The eldest Chattering boy slammed the car door on a left-hand finger right outside school this morning. He was in terrible pain. The cure here is usually a huge hug from Mom, ice, and the homeopathic remedy Hypericum (a highly-diluted essence of St. John’s Wort). I feel like I’ve stored Hypericum in our car’s glove department for twelve years in anticipation of just this event, but alas, when I pawed through the car’s interior and my purse (a mess again), my reassuringly blue Boiron tube wasn’t there. Drat. No Arnica either (a bruise-inhibiting remedy derived from a yellow daisy that grows through much of Europe).

In the meantime, Chattering boy’s middle school friends had gathered, and once they realized he wasn’t headed for the hospital, their light-hearted jokes eased the pain. (“Do you see the light? Don’t go towards the light! That’s only New Jersey!” said his friend Camilla.)

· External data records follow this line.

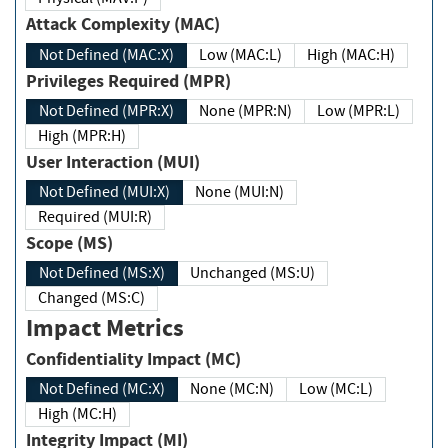
Attack Complexity (MAC)
Not Defined (MAC:X)
Low (MAC:L)
High (MAC:H)
Privileges Required (MPR)
Not Defined (MPR:X)
None (MPR:N)
Low (MPR:L)
High (MPR:H)
User Interaction (MUI)
Not Defined (MUI:X)
None (MUI:N)
Required (MUI:R)
Scope (MS)
Not Defined (MS:X)
Unchanged (MS:U)
Changed (MS:C)
Impact Metrics
Confidentiality Impact (MC)
Not Defined (MC:X)
None (MC:N)
Low (MC:L)
High (MC:H)
Integrity Impact (MI)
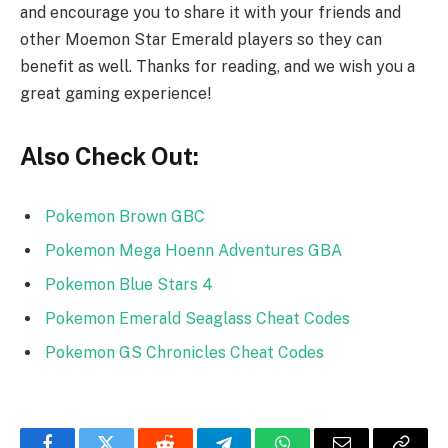
and encourage you to share it with your friends and
other Moemon Star Emerald players so they can
benefit as well. Thanks for reading, and we wish you a
great gaming experience!
Also Check Out:
Pokemon Brown GBC
Pokemon Mega Hoenn Adventures GBA
Pokemon Blue Stars 4
Pokemon Emerald Seaglass Cheat Codes
Pokemon GS Chronicles Cheat Codes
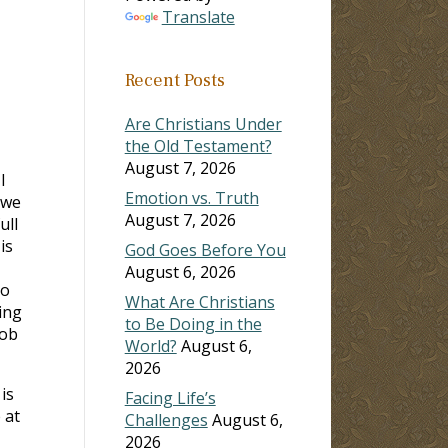
Translate
Recent Posts
Are Christians Under
the Old Testament?
August 7, 2026
I
Emotion vs. Truth
 we
August 7, 2026
ull
is
God Goes Before You
August 6, 2026
to
What Are Christians
ing
to Be Doing in the
job
World?
August 6,
2026
is
Facing Life’s
 at
Challenges
August 6,
2026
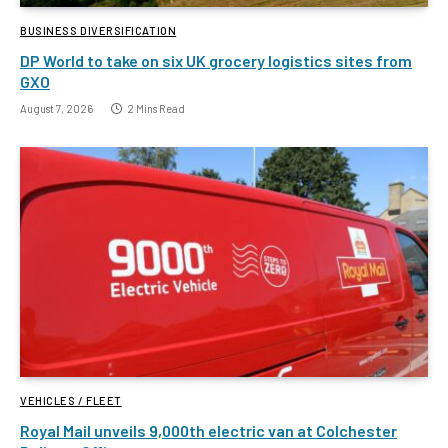
BUSINESS DIVERSIFICATION
DP World to take on six UK grocery logistics sites from
GXO
August 7, 2026
2 Mins Read
VEHICLES / FLEET
Royal Mail unveils 9,000th electric van at Colchester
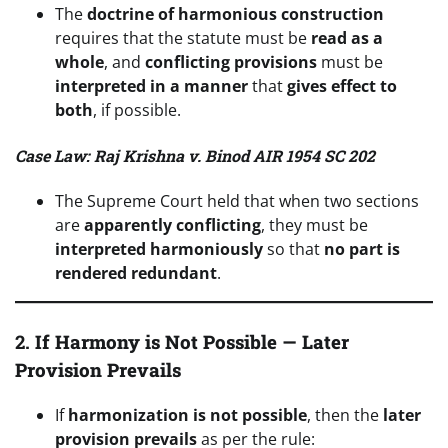
The
doctrine of harmonious construction
requires that the statute must be
read as a
whole
, and
conflicting provisions
must be
interpreted in a manner
that
gives effect to
both
, if possible.
Case Law: Raj Krishna v. Binod AIR 1954 SC 202
The Supreme Court held that when two sections
are
apparently conflicting
, they must be
interpreted harmoniously
so that
no part is
rendered redundant
.
2.
If Harmony is Not Possible — Later
Provision Prevails
If
harmonization is not possible
, then the
later
provision prevails
as per the rule:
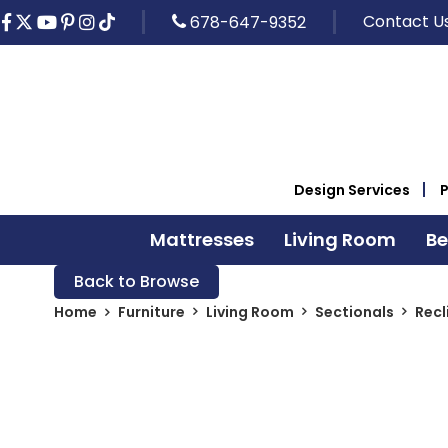
Contact U
678-647-9352
Design Services
Mattresses
Living Room
B
Back to Browse
Home
Furniture
Living Room
Sectionals
Recl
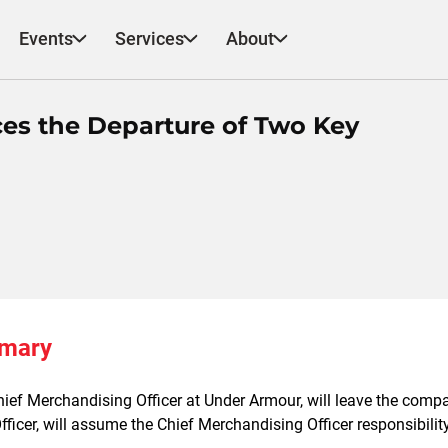
Events
Services
About
s the Departure of Two Key
mmary
hief Merchandising Officer at Under Armour, will leave the compan
ficer, will assume the Chief Merchandising Officer responsibilit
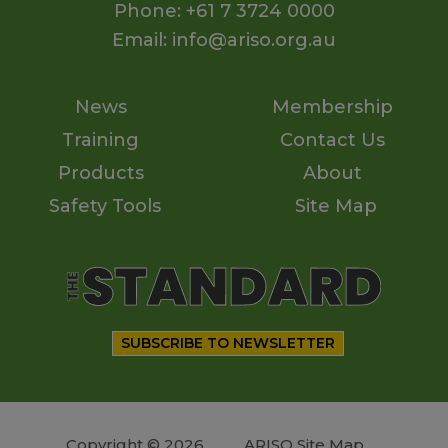
Phone: +61 7 3724 0000
Email: info@ariso.org.au
News
Membership
Training
Contact Us
Products
About
Safety Tools
Site Map
SUBSCRIBE TO NEWSLETTER
Copyright © 2026
ARISO Site Map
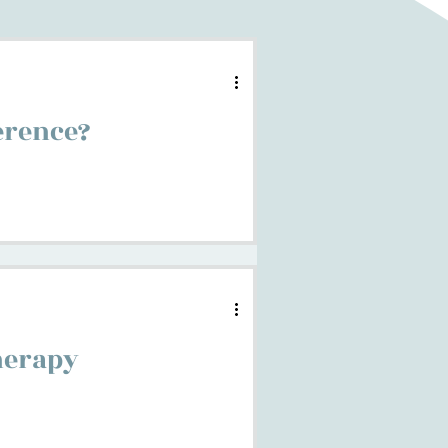
ference?
herapy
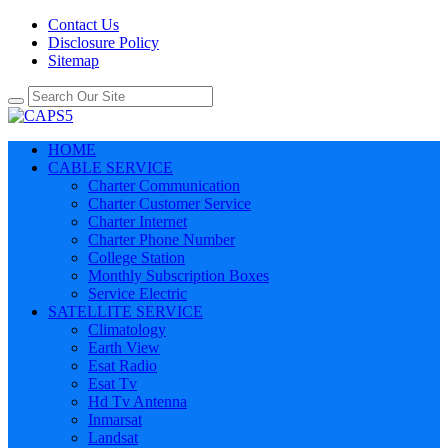
Contact Us
Disclosure Policy
Sitemap
HOME
CABLE SERVICE
Charter Communication
Charter Customer Service
Charter Internet
Charter Phone Number
College Station
Monthly Subscription Boxes
Service Electric
SATELLITE SERVICE
Climatology
Earth View
Esat Radio
Esat Tv
Hd Tv Antenna
Inmarsat
Landsat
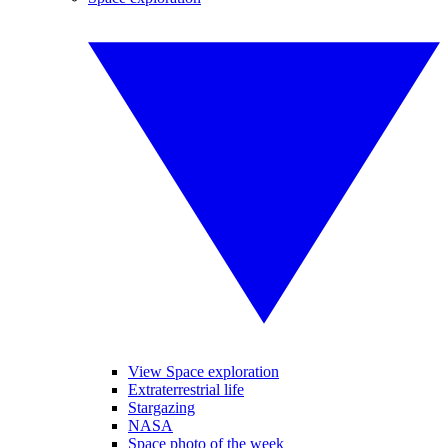
View Space exploration
Extraterrestrial life
Stargazing
NASA
Space photo of the week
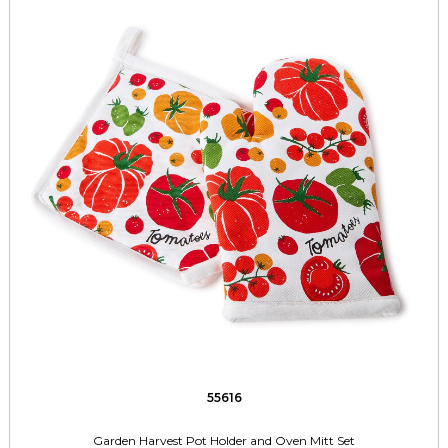
55616
Garden Harvest Pot Holder and Oven Mitt Set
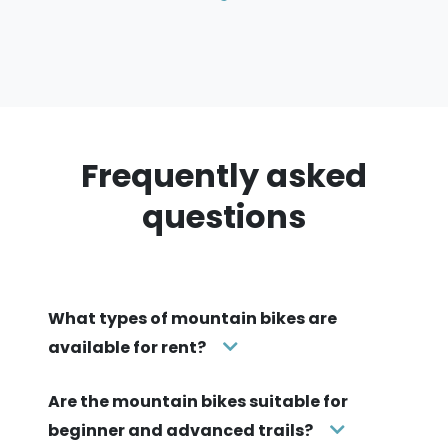
Frequently asked
questions
What types of mountain bikes are
available for rent?
Are the mountain bikes suitable for
beginner and advanced trails?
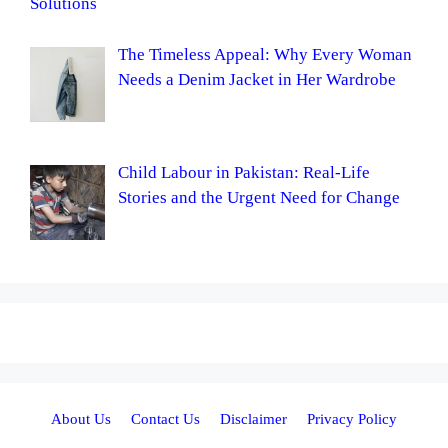
Solutions
The Timeless Appeal: Why Every Woman
Needs a Denim Jacket in Her Wardrobe
Child Labour in Pakistan: Real-Life
Stories and the Urgent Need for Change
About Us
Contact Us
Disclaimer
Privacy Policy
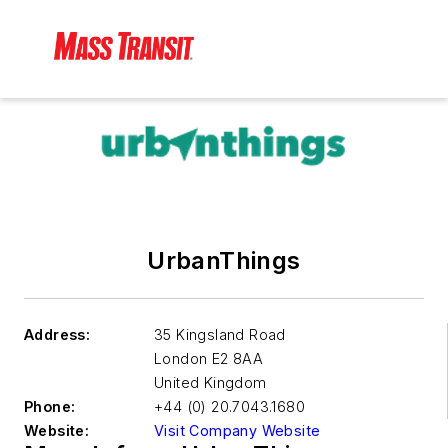
UrbanThings
Address:
35 Kingsland Road
London
E2 8AA
United Kingdom
Phone:
+44 (0) 20.7043.1680
Website:
Visit Company Website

“Mom, it still hurts,” he whispered to me, dissolving into tears again. There’s no parking at meters until nine a.m. on these mean Brooklyn streets–and no homeopathy for sale until nine too–so I drove six blocks to a regular drug store, threw the blinkers on, and told my son, “Look, if the police try to give us a ticket, just tell them you are hurt and that I had to run in here.” I returned minutes later armed with Neosporin with Pain Relief, and a special finger bandage, relieved to see that by that time, he was contently reading a vintage Mad magazine.

I couldn’t cease my interior chatter about how homeopathy would really fit the bill here, so after dropping him back at school, I drove to the health food store Back to the Land, (which everybody calls “Back to the Bank” since it’s so expensive). Got the Hypericum and the Arnica. Called my son out of class to give him the first dose; left him with instructions to take the next thirty minutes before lunch.

Later, when digging through my purse for more parking-meter quarters, I found an old vial of Bach Flower’s Rescue Remedy rattling around under my wallet. Ha! If I’d found that when I needed it, it could have helped!

So I just gave myself a dose.

Click here and here and here to find wonderful books on household homeopathy and floral essences; they make fantastic gifts for yourself, or a friend, especially a new parent.

If you truly want to curl up with this subject, the most magnificent books on homeopathic medicine ever written are by Catherine R. Coulter. In three volumes, she delves passionately into matching the right homeopathic remedies to specific constitution types (since people developing chronic conditions generally resonate to one “overseeing” remedy more than any other). Coulter’s descriptions of people’s presenting symptoms and mannerisms, her literary allusions, and her stunning understanding of health and human nature, make her writings on homeopathy required reading for any actor, fiction writer, or psychotherapist. We’re all living organisms in and out of connection to the essences of Mother Earth, aren’t we?

Anyone else out there (besides J.D. Salinger) a homeopathy lover? Do you treat yourself or your family on your own? Or do you consult a professional homeopath? (It’s really the best way to learn.) I could write about my fruitful encounters with the pros (if you’re interested), or tell you about the day Mr. Chattering and I had one of the biggest arguments we’ve ever endured over whether to try a remedy given to us by a liscensed homeopath, OR put our then-15-month-old son on a third round of antibiotics to heal a chronic ear infection. In the end, we used homeopathy and I’ve sworn by its effectiveness in relieving the aggravations of common ailments ever since.